-------- Supplied passage

Golang recommends using message passing (‘‘Share memory by communicating, don’t communicate by sharing memory’’). Interestingly, they also compare the number of goroutines created in gRPC to the number of threads created in gRPC-C and their lifetime with three simple client/server applications. The result is that more goroutines are created in gRPC than threads are in gRPC-C, but they have a way shorter lifetime. The threads created by gRPC-C lives until the end of the application.

They then study go concurrency usage patterns. A majority of them are done by using shared memory (from 60% in Docker to 80% in Kubernetes). This usage of shared memory compared to message passing is stable over time.

To make an inventory of bugs, they go through git commit messages to determine if it is a commit that fixes a concurrency bug (by using keywords such as deadlock, race condition, etc.). You cand find these commit logs in this Github repository. From 3211 distinct commits they get, they extract 171 concurrency bugs that they study more thoroughly.

----------------
-------- Study material

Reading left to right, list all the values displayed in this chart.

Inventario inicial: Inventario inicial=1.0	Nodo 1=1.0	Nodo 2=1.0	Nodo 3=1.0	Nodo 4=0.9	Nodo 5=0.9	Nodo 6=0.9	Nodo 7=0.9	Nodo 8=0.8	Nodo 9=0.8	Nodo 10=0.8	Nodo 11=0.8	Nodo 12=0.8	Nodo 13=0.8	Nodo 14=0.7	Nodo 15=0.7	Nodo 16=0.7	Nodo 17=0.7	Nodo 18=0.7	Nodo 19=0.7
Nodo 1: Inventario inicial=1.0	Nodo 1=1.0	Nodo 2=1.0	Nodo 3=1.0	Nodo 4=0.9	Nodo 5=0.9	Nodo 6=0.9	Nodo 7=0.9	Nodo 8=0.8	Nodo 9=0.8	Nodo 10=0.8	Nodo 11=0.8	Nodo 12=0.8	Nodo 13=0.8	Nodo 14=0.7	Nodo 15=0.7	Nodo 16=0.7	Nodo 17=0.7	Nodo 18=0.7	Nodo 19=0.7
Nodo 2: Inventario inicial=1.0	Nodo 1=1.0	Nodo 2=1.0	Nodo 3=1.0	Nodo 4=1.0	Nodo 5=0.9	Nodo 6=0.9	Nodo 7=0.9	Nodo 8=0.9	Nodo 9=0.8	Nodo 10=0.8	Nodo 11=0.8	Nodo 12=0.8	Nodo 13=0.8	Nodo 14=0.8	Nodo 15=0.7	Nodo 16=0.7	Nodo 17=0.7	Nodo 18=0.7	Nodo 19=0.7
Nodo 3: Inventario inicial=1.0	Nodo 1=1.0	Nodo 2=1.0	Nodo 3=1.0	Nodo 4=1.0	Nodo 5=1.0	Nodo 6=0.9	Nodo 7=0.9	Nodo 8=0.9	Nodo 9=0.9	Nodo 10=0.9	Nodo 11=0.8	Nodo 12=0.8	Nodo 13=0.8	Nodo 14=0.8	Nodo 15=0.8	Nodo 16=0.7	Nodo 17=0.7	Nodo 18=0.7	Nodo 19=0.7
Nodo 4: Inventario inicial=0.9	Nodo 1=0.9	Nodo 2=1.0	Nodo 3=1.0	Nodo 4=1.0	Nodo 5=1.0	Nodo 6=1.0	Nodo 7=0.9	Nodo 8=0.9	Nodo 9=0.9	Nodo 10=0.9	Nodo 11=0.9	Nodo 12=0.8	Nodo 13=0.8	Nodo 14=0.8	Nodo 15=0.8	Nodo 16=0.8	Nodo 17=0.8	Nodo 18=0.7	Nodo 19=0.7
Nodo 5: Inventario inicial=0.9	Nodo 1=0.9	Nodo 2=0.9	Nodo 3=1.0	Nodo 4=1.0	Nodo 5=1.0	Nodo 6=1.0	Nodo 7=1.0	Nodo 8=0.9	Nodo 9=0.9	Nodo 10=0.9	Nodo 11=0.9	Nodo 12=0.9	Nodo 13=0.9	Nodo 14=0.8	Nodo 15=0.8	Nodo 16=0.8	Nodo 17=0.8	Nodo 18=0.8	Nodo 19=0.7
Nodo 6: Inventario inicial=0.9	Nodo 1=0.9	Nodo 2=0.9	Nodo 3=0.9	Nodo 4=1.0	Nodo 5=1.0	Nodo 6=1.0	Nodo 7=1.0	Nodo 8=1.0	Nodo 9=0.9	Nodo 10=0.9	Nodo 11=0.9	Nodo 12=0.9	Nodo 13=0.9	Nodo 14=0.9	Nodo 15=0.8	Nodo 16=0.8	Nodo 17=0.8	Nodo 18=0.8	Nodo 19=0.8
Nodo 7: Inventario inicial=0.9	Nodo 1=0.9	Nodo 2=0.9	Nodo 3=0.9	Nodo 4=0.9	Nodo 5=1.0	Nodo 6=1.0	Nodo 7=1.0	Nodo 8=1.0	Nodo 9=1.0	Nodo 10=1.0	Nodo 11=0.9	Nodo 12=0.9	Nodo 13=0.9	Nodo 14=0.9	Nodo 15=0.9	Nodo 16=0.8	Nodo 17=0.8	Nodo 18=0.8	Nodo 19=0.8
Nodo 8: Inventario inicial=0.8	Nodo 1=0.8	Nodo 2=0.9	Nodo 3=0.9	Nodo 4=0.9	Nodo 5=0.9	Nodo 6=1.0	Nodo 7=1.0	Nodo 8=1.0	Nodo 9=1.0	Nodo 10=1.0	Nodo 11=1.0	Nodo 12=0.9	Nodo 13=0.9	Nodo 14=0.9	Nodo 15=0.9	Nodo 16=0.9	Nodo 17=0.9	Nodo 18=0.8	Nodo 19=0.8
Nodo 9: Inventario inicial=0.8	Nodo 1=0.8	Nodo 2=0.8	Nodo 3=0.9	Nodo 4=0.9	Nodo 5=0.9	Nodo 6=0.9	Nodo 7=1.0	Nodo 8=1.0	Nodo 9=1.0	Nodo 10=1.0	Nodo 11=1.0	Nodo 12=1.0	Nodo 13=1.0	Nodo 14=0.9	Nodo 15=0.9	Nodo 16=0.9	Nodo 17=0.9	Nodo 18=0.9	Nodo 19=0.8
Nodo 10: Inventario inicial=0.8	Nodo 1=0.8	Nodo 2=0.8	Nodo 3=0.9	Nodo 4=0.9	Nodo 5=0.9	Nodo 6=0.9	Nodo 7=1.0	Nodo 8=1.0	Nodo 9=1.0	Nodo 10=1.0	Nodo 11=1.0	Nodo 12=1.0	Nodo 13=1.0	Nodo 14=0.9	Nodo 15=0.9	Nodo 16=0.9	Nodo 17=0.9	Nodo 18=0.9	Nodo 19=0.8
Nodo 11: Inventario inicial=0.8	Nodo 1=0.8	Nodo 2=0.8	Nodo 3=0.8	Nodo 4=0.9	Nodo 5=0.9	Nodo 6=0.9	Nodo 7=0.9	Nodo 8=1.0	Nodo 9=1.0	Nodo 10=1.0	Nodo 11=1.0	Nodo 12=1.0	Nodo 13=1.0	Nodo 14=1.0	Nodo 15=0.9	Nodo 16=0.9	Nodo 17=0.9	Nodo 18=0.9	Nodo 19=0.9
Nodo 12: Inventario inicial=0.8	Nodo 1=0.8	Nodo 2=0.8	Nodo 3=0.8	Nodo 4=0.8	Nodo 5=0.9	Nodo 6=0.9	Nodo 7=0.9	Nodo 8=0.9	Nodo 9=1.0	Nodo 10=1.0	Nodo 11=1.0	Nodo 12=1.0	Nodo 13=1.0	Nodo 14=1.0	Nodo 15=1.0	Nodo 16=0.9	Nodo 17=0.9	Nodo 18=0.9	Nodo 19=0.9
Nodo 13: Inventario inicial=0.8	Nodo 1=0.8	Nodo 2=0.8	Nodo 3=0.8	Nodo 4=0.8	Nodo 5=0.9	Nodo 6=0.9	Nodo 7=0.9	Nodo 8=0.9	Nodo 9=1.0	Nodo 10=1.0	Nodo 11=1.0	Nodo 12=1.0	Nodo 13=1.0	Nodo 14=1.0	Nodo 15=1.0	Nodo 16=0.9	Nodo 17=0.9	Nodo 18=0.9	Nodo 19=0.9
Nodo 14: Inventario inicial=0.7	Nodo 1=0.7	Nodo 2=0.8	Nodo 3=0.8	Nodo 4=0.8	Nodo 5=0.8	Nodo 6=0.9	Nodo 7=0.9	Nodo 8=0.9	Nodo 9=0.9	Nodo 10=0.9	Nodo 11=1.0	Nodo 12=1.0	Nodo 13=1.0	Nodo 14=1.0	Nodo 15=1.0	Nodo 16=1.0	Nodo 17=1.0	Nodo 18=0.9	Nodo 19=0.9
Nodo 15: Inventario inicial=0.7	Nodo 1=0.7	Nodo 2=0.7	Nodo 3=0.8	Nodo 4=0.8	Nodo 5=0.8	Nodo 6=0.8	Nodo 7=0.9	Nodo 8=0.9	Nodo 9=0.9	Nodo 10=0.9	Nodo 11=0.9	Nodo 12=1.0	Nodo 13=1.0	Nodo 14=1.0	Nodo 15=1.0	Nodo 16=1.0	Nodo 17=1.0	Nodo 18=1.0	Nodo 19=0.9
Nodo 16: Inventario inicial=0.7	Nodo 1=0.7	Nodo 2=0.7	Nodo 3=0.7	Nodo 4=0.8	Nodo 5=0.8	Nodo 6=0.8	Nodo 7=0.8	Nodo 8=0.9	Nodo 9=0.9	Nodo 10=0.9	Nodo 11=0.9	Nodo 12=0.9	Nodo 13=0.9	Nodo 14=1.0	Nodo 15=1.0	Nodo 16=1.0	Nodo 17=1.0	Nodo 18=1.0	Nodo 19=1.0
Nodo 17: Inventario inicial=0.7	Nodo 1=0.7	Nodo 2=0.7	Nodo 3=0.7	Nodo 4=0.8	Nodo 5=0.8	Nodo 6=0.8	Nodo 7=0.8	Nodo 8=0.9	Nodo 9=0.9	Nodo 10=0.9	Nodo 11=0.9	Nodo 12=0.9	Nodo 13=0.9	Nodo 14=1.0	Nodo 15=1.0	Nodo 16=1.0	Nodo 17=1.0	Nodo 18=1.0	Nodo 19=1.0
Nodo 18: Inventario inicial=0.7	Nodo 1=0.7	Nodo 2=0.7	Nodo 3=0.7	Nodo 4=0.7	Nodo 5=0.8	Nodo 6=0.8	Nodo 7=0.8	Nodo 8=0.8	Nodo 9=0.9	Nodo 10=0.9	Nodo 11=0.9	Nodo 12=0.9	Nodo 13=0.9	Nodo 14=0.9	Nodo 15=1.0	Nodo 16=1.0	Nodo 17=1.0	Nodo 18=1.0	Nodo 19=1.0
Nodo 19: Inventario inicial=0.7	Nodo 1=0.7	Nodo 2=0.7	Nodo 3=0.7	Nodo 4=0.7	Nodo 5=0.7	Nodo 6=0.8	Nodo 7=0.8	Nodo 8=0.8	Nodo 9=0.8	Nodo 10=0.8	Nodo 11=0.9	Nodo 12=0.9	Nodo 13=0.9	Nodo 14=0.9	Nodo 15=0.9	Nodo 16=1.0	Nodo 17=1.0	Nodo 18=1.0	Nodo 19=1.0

----------------

Answer these questions using the Go concurrency passage:
1. How long do the threads created by gRPC-C live?
2. What range of shared-memory usage is reported for Go concurrency patterns, from Docker to Kubernetes?
3. How many concurrency bugs were extracted from the 3211 distinct commits?
The entries have no connection to the text.

◆ Response area
1. Until the end of the application.
2. From 60% in Docker to 80% in Kubernetes.
3. 171.